Friday, 11 July 2025: 00:00
Location: SJES019 (Faculty of Legal, Economic, and Social Sciences (JES))
Oral Presentation
Daniel PAPILLON, Cardiff University, United Kingdom
This paper examines the intersection of risk, health, and choice in reproductive technologies through a Foucauldian discourse analysis of a webinar by the US-based company Genomic Prediction.

Genomic Prediction offers a novel form of susceptibility testing during IVF, known as Preimplantation Genetic Testing for Polygenic Disorders (PGT-P). This technology generates a risk profile for each embryo, estimating the likelihood of developing complex conditions such as schizophrenia, cancer, or cardiovascular diseases, with the goal of helping parents select the 'best' embryo for implantation.
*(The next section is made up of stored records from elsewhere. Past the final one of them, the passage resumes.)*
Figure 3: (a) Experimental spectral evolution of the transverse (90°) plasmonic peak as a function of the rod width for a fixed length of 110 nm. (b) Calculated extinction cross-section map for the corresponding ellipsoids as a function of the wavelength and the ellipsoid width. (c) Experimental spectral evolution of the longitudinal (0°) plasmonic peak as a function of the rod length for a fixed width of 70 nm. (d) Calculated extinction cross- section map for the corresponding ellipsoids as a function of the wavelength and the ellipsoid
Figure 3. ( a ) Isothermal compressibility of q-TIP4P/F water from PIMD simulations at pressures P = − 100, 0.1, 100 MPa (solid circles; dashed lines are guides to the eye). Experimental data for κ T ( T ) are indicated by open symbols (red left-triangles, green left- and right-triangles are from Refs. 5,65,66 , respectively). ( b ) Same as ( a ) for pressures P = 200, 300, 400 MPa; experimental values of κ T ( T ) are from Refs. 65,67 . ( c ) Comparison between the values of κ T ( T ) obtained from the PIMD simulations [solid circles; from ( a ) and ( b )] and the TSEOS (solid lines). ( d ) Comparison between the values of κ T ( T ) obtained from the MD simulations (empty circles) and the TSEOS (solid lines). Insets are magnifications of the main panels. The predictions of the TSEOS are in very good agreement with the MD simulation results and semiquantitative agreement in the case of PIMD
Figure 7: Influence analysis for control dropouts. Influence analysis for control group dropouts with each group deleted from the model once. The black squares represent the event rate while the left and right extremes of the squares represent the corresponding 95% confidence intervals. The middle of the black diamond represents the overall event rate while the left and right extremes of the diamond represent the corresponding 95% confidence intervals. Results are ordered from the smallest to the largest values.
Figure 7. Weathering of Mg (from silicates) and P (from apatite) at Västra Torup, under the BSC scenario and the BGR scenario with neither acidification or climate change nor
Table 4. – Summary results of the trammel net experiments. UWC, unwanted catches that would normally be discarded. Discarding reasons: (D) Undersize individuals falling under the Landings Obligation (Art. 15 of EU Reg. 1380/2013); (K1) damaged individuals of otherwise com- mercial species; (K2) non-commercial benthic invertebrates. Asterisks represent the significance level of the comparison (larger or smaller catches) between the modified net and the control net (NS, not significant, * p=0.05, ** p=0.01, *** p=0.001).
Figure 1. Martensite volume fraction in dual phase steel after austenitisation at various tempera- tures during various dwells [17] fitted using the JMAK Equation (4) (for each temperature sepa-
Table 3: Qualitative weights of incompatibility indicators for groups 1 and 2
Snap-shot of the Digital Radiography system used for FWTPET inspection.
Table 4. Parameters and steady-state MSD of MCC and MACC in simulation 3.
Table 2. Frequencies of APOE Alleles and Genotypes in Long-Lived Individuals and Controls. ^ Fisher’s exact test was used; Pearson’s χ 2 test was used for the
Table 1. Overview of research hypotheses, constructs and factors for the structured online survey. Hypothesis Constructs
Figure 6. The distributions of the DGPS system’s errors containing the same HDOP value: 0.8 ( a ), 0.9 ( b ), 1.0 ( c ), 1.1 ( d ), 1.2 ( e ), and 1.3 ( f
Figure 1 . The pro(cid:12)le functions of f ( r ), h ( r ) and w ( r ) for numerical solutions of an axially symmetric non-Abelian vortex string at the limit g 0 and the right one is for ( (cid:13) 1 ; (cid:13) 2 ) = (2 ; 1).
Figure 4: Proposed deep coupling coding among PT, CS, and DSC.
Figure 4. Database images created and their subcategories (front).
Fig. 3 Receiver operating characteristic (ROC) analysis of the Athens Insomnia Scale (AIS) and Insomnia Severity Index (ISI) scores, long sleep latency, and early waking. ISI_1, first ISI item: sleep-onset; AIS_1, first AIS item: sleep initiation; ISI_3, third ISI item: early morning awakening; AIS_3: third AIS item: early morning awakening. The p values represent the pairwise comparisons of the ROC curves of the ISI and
The paper explores how webinar participants describe, justify, and defend PGT-P. Drawing on Science and Technology Studies and governmentality studies, three key discourses emerge: risk, ranking, and choice. These discourses shape and give meaning to various bodies of knowledge—genetics, statistics, bioethics, and medicine—and are tied to different forms of power: the authority of somatic experts and clinicians, the diffuse power of neoliberal governmentality, and the enabling and constraining power of genetic testing technologies.

Genomic Prediction’s key innovation is the "Embryo Health Score", a single metric that estimates each embryo's overall health. This score, along with the use of a bell curve to visually represent risk, introduces a new way of measuring, ranking, and communicating risk. By ranking embryos, the technology echoes historical eugenic practices and influences parental choices by highlighting one outlier—the 'healthiest' embryo. In this sense, parental decision-making is "delegated" to the technology of PGT-P.

In conclusion, the discourses surrounding PGT-P shift reproductive decision-making toward a focus on probability and risk. These discourses position reproductive technologies within a framework where all levels of risk are to be intervened on and viewed as controllable, reinforcing what Finkler (2003) calls an "illusion of control."